Can’t Buy Me Love: Narcissists and Financial Abuse: Narcissistic control extends to finances and creates a monetary hierarchy.
Financial abuse is yet another way for narcissists to torment their victims more, and control them. Most of the time, their victims don’t even realize that they are being financially abused until it’s too late.
- Narcissists tend to focus on extrinsic motivators, like money and rewards, rather than personal growth and fulfillment.
- Because money and material wealth are highly important to narcissists, they often become a focal point of their relationships—sometimes resulting in financial abuse.
- Some forms of financial abuse, like lying about pay or hours worked, can be covert or hard to detect; others (like controlling a partner’s spending) are more obvious.
- Anyone who is a victim of financial abuse should seek help immediately.
It could be said that money—not love—is what makes the world go round. Money is what keeps us clothed and fed and ensures a roof over our heads and gas in our vehicles.
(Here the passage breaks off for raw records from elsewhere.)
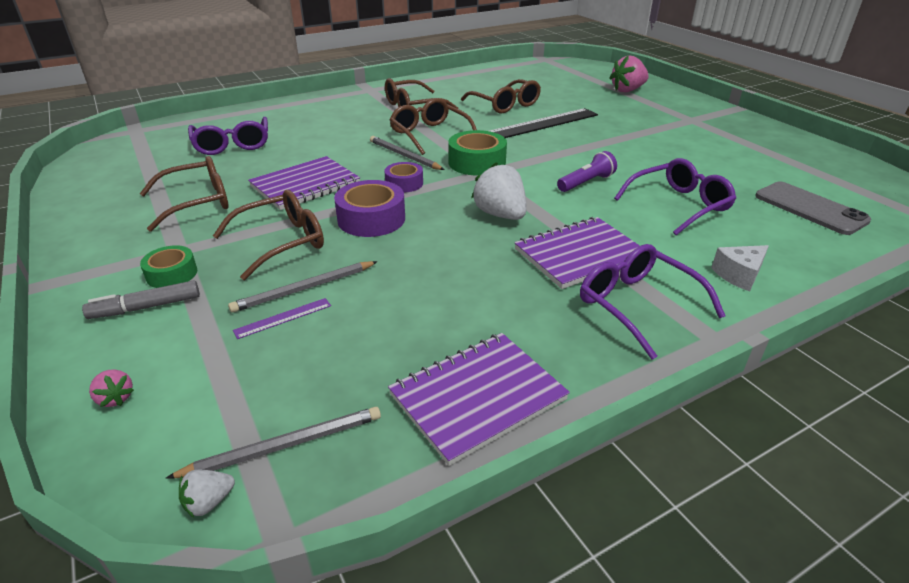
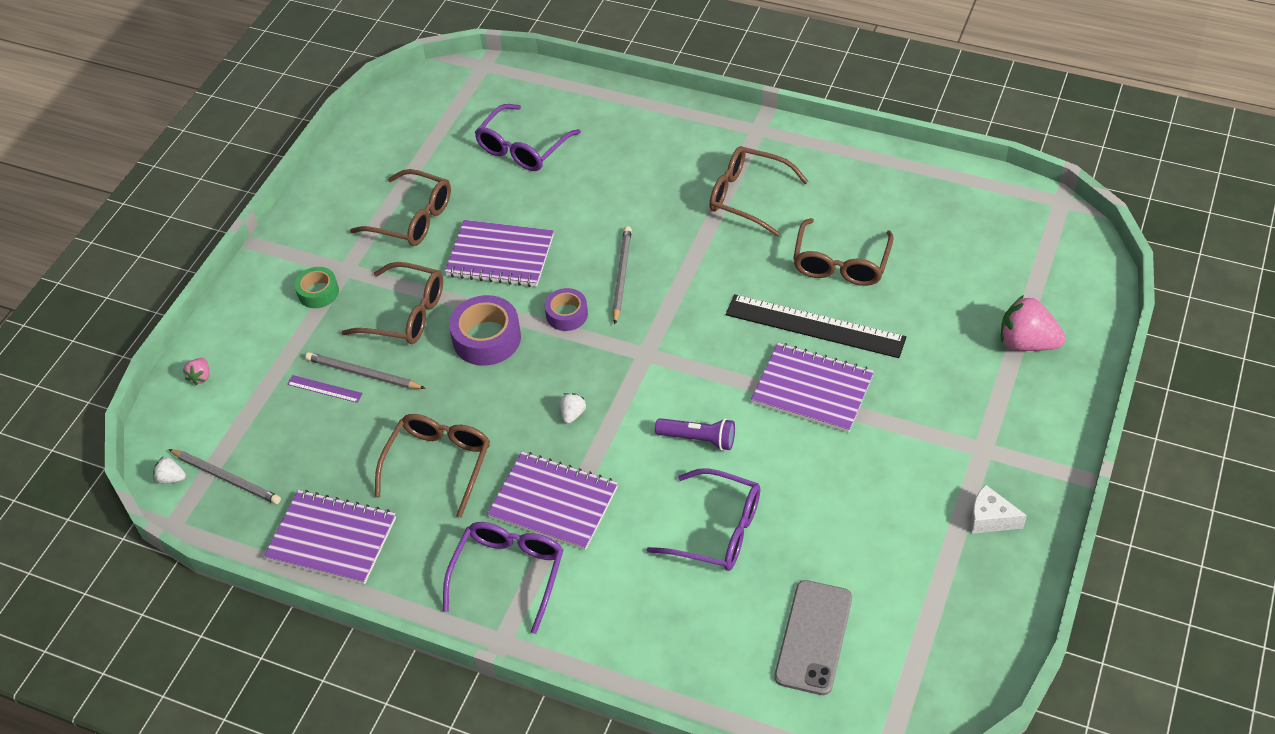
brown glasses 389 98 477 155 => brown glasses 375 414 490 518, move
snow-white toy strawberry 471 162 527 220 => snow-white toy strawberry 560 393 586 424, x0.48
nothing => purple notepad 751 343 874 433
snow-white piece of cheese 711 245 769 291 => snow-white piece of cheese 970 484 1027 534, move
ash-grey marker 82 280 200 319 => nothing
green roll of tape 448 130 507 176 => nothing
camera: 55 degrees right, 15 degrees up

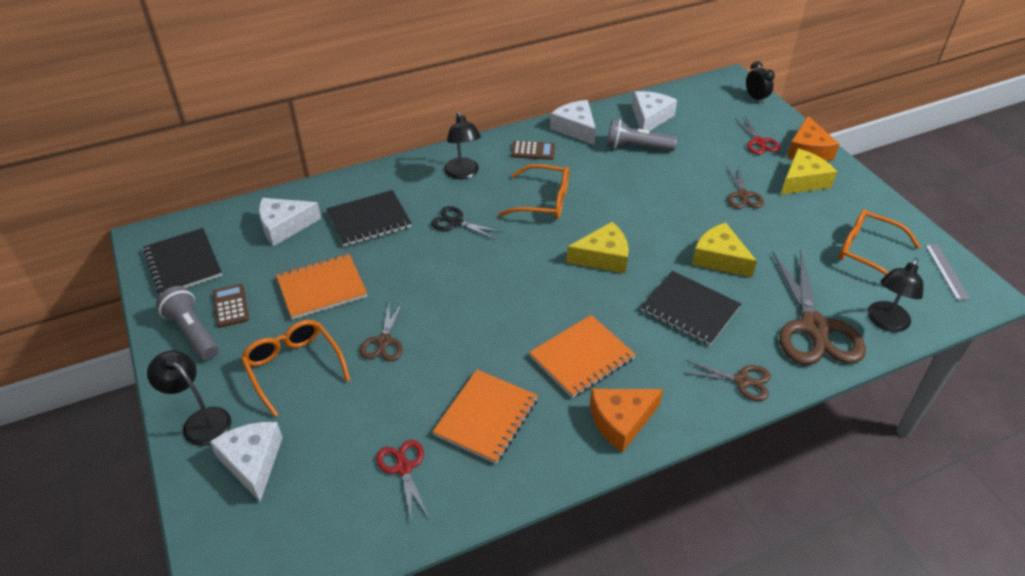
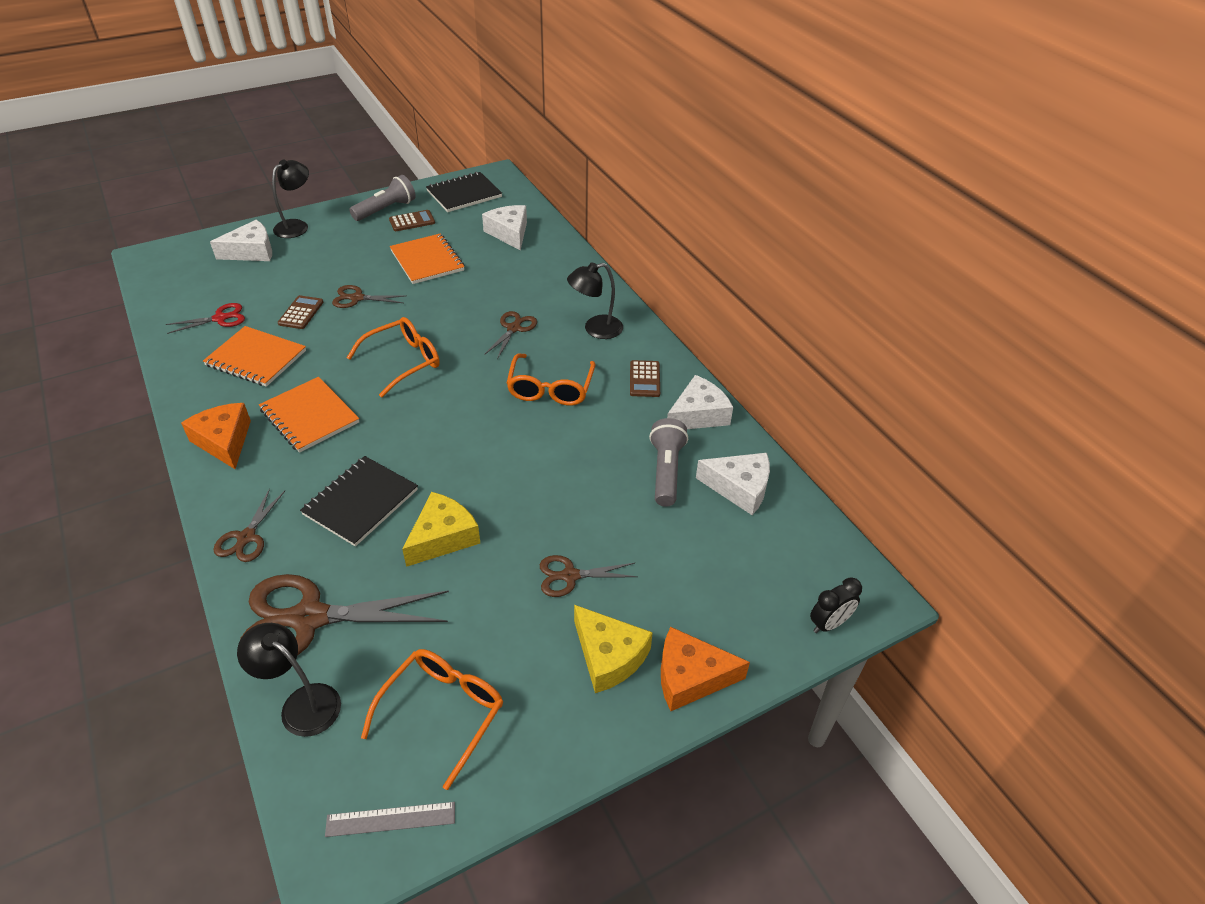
nothing => brown calculator 278 295 323 329
orange glasses 241 320 350 417 => orange glasses 347 317 440 398, move
ebony scissors 431 206 502 240 => brown scissors 484 311 537 359
ebony notepad 326 190 412 247 => nothing
golden piece of cheese 566 222 629 274 => nothing
crimson scissors 734 116 780 155 => nothing
camera: 85 degrees right, 0 degrees up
It allows us to go on vacations and sip coffee while shopping for both necessities and frivolities. Money can also be a major source of stress when bills are due, the furnace breaks, or we lose a steady paycheck.
Modern capitalist culture enforces the power of the almighty dollar by equating good with rich and prosperous (Werner, Smyth, & Milyavskaya, 2019). For narcissists, not only is this prosperity a non-negotiable, but it is another method of control and superiority in a relationship.
Money As Motivation
Money is an example of an extrinsic, or external, goal and motivator. Whereas non-narcissistic people aim to find meaning and personal fulfillment in a job as well as a good wage, narcissists are lacking that inner drive. Keep in mind that with a narcissist, wealth and prosperity are often inflated—much like their ego.
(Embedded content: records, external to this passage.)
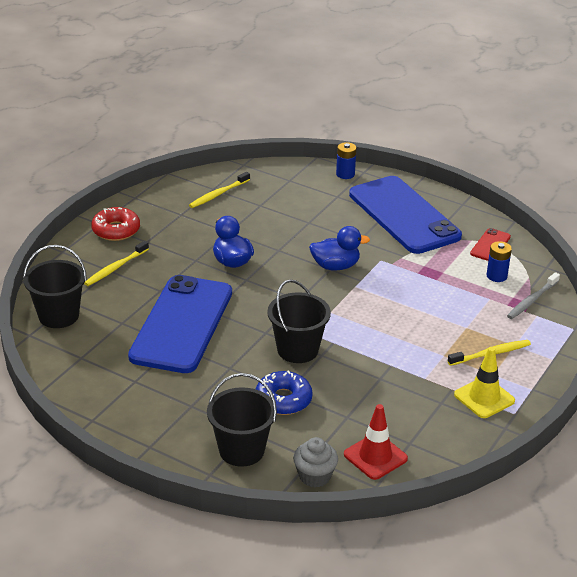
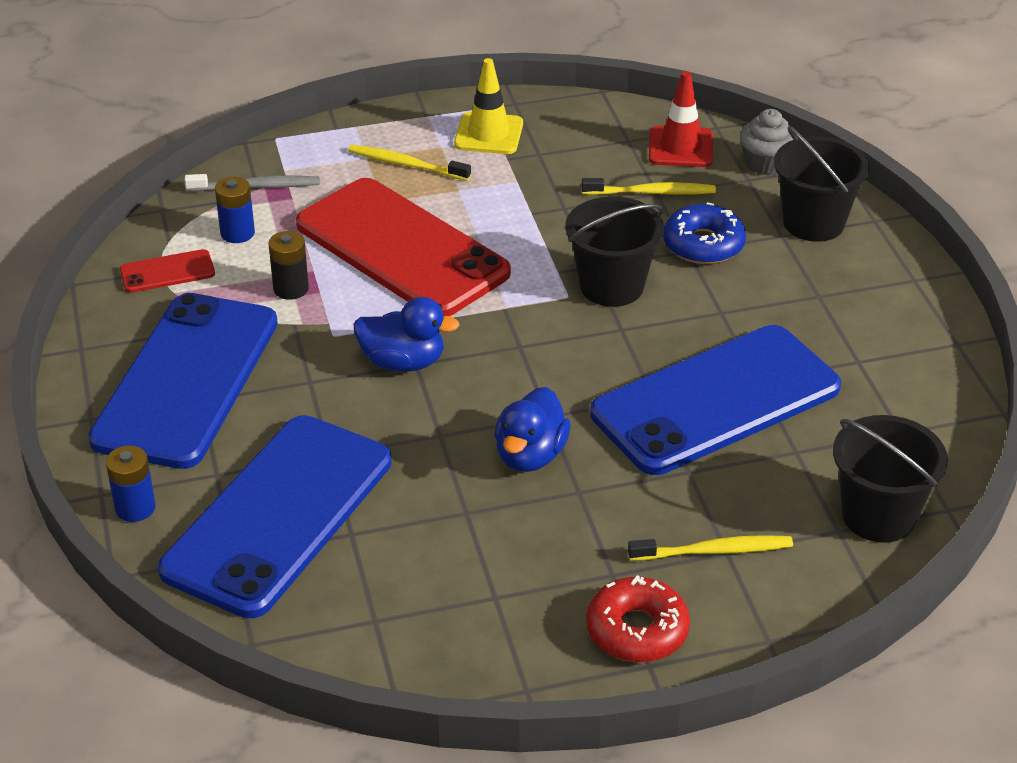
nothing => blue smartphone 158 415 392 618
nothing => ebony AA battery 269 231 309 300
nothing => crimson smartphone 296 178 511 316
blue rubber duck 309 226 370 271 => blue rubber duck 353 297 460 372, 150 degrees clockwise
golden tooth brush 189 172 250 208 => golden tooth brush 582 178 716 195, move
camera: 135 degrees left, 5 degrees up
Obsession with money or other external goals—such as a higher job title at work or a better car or a bigger house—is not always a good thing. Studies have shown that preoccupation with external goals can be detrimental to physical and mental health (Werner et al, 2019). It is perfectly normal to want to upgrade your phone or work towards a promotion, but there must also be an inner desire for personal growth and improvement.
For example, a nontoxic, non-narcissistic individual may seek out additional opportunities to improve their chances at promotion and increase their knowledge. They have intrinsic motivators driving them toward their goals—perhaps a natural curiosity, enjoyment of a sport or a topic of study, or spending time with someone for their friendship. A narcissist, however, will enroll in a program to impress other people, join a team strictly to win a prize, or befriend someone to increase their chances of gaining popularity or favor.
The more a person invests in internal goals and motivators, their penchant for negative and destructive behaviors decreases (Werner et al, 2019). The focus becomes one of growth, expansion, and positivity. Heavier focus on external motivators and goals will increase a person’s bad behavior: cheating on company records or licensing exams, dabbling in drug and alcohol use, or engaging in affairs and neglecting one’s family.
A narcissist’s inflated and undeserved ego leads them to believe they are worth more than they are and that they deserve the affair, the higher pay, the better exam score. There is a positive correlation between narcissists and their reliance on external goals and motivations (Werner et al, 2019).
Narcissists and those with the same toxic traits are naturally attracted to empathetic people with low or no boundaries. These nontoxic individuals are the same ones that rely on internal motivators to reach their goals. Money may be important to them, but it is not the end-all. These people place emphasis on personal fulfillment, family, honesty, and fairness… and unfortunately find themselves in relationships with narcissists.
Forms of Financial Abuse
Financial abuse can take many forms. It can affect a property, assets, personal belongings, bank accounts, investments, job sites, and even schooling and housing needs. The most basic form of financial abuse is that of controlling paychecks or the amount shown.